• Check your understanding:
1) From the text on R package system dependencies, list every package name that the pdftools error output suggests installing, along with the package format given for each.
2) Continue the text on R package system dependencies from its last sentence.

• Given text:
■ ■ ■ ■ ■
Also, often when you have an error installing a package due to an unmet system dependency, part of the installation output will tell you how to solve the problem; for example, here's part of the output from a failed installation of pdftools:

No package 'poppler-cpp' found
Using PKG_CFLAGS=-I/usr/include/poppler/cpp -I/usr/include/poppler
Using PKG_LIBS=-lpoppler-cpp
------------------------- ANTICONF ERROR ---------------------------
Configuration failed because poppler-cpp was not found. Try installing:
 * deb: libpoppler-cpp-dev (Debian, Ubuntu, etc)
 * rpm: poppler-cpp-devel (Fedora, CentOS, RHEL)
 * csw: poppler_dev (Solaris)
 * brew: poppler (Mac OSX)
If poppler-cpp is already installed, check that 'pkg-config' is in your
PATH and PKG_CONFIG_PATH contains a poppler-cpp.pc file. If pkg-config
is unavailable you can set INCLUDE_DIR and LIB_DIR manually via:
R CMD INSTALL --configure-vars='INCLUDE_DIR=... LIB_DIR=...'
--------------------------------------------------------------------
ERROR: configuration failed for package ‘pdftools’
* removing ‘/home/duckmayr/R/x86_64-pc-linux-gnu-library/3.5/pdftools’

However, there's still some cases where those things will not resolve your issue. I would always check the package's DESCRIPTION and/or website -- they often mention system dependencies somewhere there, and also often mention where you can get the dependency, but not always. For the remaining cases, you just have to hope to be lucky Googling your problem.

Example: pdftools

The pdftools CRAN page (which I reached by Googling "r pdftools") displays information from its DESCRIPTION, including

SystemRequirements: Poppler C++ API: libpoppler-cpp-dev (deb) or poppler-cpp-devel (rpm). The unit tests also require the 'poppler-data' package (rpm/deb)
■ ■ ■ ■ ■
• Stored data:

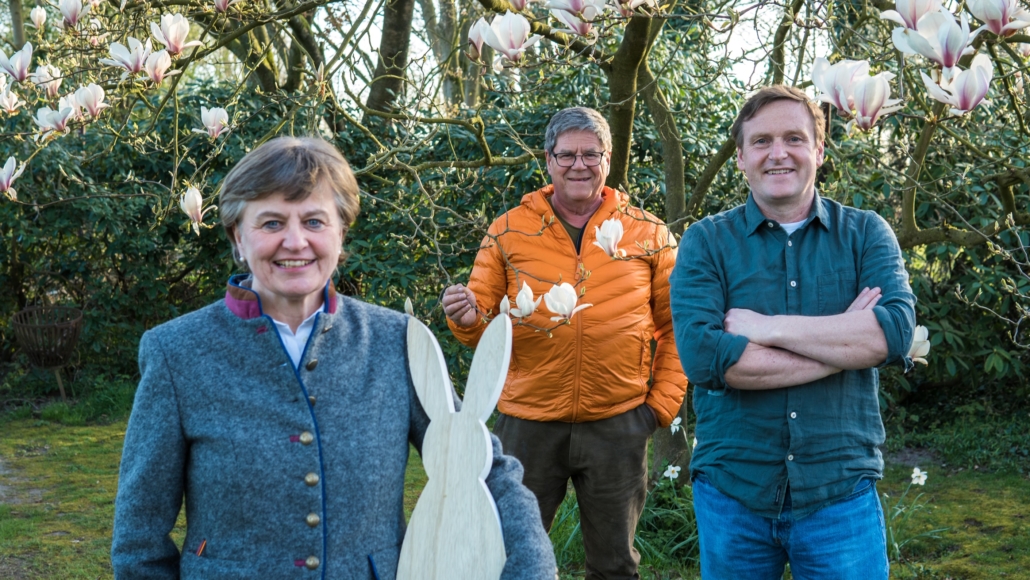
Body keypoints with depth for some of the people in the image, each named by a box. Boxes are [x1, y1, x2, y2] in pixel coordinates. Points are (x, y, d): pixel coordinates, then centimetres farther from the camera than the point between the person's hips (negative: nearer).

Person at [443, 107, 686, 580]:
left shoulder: (648, 234, 3)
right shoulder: (508, 231, 2)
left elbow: (676, 327, 7)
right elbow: (483, 323, 5)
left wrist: (663, 402, 0)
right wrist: (468, 319, -18)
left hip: (618, 424, 1)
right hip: (528, 421, 0)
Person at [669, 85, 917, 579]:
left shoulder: (865, 233, 2)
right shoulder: (706, 242, -1)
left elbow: (897, 330, -15)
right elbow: (701, 354, -17)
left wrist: (767, 328, -16)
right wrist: (845, 342, -14)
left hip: (841, 494, 0)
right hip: (731, 491, 0)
■ ■ ■ ■ ■
• Exercise responses:
1)
- libpoppler-cpp-dev (deb)
- poppler-cpp-devel (rpm)
- poppler_dev (csw)
- poppler (brew)

2)
So, even if they didn't have that informative message above, I could have found it that way.

Example: ldatuning

If you look at the ldatuning CRAN page, you'll see no such entry. That's because it doesn't have any system dependencies -- its R package dependencies do. In such a case, you'd look to see which package installation failed (by looking through the output after install.packages("ldatuning") to see that (as it sounds like happened in your case), installation of Rmpfr failed.

So, just head on over to the Rmpfr CRAN page to see

SystemRequirements: gmp (>= 4.2.3), mpfr (>= 3.0.0)

which is more helpful, but not quite as helpful as the pdftools example. However, it also lists

URL: http://rmpfr.r-forge.r-project.org/

Then, on that page, we see

Installation from source: Needs MPFR and GMP libraries either from the above web pages, or much more conveniently from your Linux distribution package system:

Debian, Ubuntu, etc . . . . . . . .: sudo apt-get install libmpfr-dev
Fedora, Redhat, CentOS, (open)SuSE: sudo dnf install mpfr-devel

which should get you sorted.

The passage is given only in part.